Sollozaba con la cabeza gacha, metiendo la mano en su bolso y revolviendo entre sus cosas, tirando joyas y dinero mientras murmuraba una súplica que sonaba como un sueño: "Llévate todo esto, por favor, déjame ir".

Incapaz de resistir más el ardiente deseo, el hombre la agarró por los hombros blancos y desnudos y le dijo: "Niña, quítate la ropa. Deja de fingir que eres una mujer virtuosa. Este no es el lugar para que actúes".

De repente, la sala quedó en silencio. Decenas de miradas intensas se posaron en la joven que el hombre sostenía en brazos. Ella se tambaleó ligeramente por el agarre del hombre, con la mano aún dentro de su bolso, mientras que la otra mano grande del hombre buscaba la camisa de manga corta que acababa de ponerse.

—Así es, este definitivamente no es el lugar para que yo actúe. Así que estoy aquí para matar gente. Desafortunadamente, tú eres la primera. —La joven levantó de repente su rostro lastimero, que aún mostraba dos líneas de lágrimas, pero una sonrisa cruel ya asomaba en la comisura de sus labios.

¡Aprobar!

Tras un disparo amortiguado, el hombre que había agarrado a la joven abrió mucho los ojos y la miró con incredulidad. Luego, bajó la mirada lentamente hacia la delicada pistola de plata que la joven sostenía en la mano y que apretaba contra su bajo vientre. Su expresión se tornó algo confusa, como si no hubiera visto cómo la joven sacaba la pistola de su bolso de piel de cocodrilo con una rapidez asombrosa y le disparaba inmediatamente.

Las manchas de sangre carmesí se extendían rápidamente por la camisa gris, formando una vívida y mortal mancha de sangre en la parte baja del abdomen del hombre. Preso de una profunda confusión y desconcierto, el hombre soltó el hombro de la joven. Todo se volvió negro y se desplomó pesadamente al suelo.

Todos quedaron atónitos. El cambio repentino hizo que el hombre, que acababa de intentar seducir a la chica en público con desesperación, se sintiera completamente irreal. Su cuerpo pareció congelarse como si un procesador central que funcionaba a toda velocidad hubiera entrado en contacto con un virus, emitiendo chispas brillantes a la vez que se paralizaba.

La joven aprovechó el momento de silencio atónito entre la multitud, pisó con ligereza al hombre caído, levantó su pistola con expresión impasible, apuntó en una dirección determinada entre la multitud y apretó el gatillo.

Cinco disparos atronadores resonaron rápidamente, haciendo eco en el pasillo. Un hombre demacrado, de unos cuarenta años, se desplomó al suelo. Había recibido dos disparos en la frente y tres en el pecho y el abdomen. Cada disparo alcanzó un punto vital, y murió sin emitir un sonido.

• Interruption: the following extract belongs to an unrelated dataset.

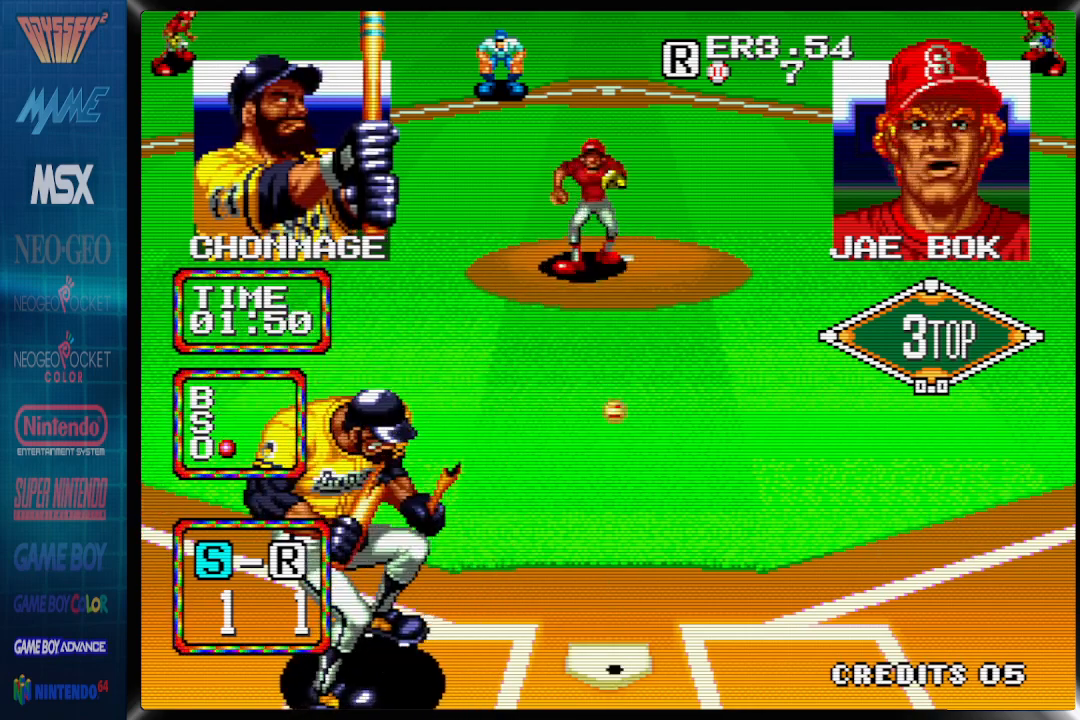
{"buttons": [], "events": []}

La sangre caliente salpicaba como gotas de lluvia los rostros y cuerpos de la gente que aún miraba con incredulidad. Como si una plaga se extendiera, el miedo y el terror se apoderaron instantáneamente de la multitud. Ni siquiera los más fríos, con las manos manchadas de sangre, pudieron mantener la calma ante la muerte.

Sobre todo al ver a una persona viva ser asesinada a tiros justo delante de ellos, la conmoción fue algo que no veían a menudo. La multitud entró inmediatamente en pánico y comenzó a dispersarse y huir.